Martin von Loewis wrote:
Would it be possible to write a Python syntax checker that doesn't stop processing at the first error it finds but instead tries to continue as far as possible (much like make -k) ?
The common approch is to insert or remove tokens, using some heuristics. In YACC, it is possible to add error productions to the grammar. Whenever an error occurs, the parser assigns all tokens to the "error" non-terminal until it concludes that it can perform a reduce action.
The following is based on trying (a great learning experience) to write a better Python lint.
There are IMHO two problems with the current Python grammar file. It is not possible to express operator precedence, so deliberate shift/reduce conflicts are used instead. That makes the parse tree complicated and non intuitive. And there is no provision for error productions. YACC has both of these as built-in features.

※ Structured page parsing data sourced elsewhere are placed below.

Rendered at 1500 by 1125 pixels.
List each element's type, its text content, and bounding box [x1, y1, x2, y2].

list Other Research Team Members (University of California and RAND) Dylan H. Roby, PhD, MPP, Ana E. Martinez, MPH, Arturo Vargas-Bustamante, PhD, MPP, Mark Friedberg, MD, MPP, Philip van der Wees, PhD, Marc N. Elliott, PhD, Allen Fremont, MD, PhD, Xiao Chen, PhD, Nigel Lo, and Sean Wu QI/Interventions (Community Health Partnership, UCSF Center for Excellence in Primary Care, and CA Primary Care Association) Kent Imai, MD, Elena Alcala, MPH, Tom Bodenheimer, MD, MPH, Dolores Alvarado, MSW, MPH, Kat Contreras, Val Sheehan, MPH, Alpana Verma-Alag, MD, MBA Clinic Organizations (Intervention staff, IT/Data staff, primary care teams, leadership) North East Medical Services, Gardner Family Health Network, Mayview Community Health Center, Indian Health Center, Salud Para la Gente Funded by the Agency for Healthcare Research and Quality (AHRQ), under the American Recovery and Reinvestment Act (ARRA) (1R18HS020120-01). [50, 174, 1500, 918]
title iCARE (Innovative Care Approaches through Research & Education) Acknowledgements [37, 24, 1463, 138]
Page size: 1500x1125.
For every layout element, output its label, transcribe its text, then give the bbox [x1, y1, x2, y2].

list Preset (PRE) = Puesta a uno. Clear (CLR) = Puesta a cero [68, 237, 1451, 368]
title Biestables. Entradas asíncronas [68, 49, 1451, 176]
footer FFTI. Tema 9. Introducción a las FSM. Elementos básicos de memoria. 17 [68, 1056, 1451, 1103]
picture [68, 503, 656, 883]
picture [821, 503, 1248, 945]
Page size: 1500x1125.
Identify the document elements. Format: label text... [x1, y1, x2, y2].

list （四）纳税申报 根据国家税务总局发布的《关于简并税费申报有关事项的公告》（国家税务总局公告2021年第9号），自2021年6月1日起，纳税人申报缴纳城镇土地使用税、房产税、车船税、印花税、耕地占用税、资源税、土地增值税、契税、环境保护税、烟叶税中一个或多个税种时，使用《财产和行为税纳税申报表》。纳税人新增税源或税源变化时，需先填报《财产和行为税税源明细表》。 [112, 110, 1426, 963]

I also found speed problems with tokenize.py. AFAIK, it only exists because tokenizer.c does not provide comments as tokens, but eats them instead. We could modify tokenizer.c, then make tokenize.py be the interface to the fast C tokenizer. This eliminates the problem of updating both too.
So how about re-writing the Python grammar in YACC in order to use its more advanced features?? The simple YACC grammar I wrote for 1.5.2 plus an altered tokenizer.c parsed the whole Lib/*.py in a couple seconds vs. 30 seconds for the first file using Aaron Watters' Python lint grammar written in Python.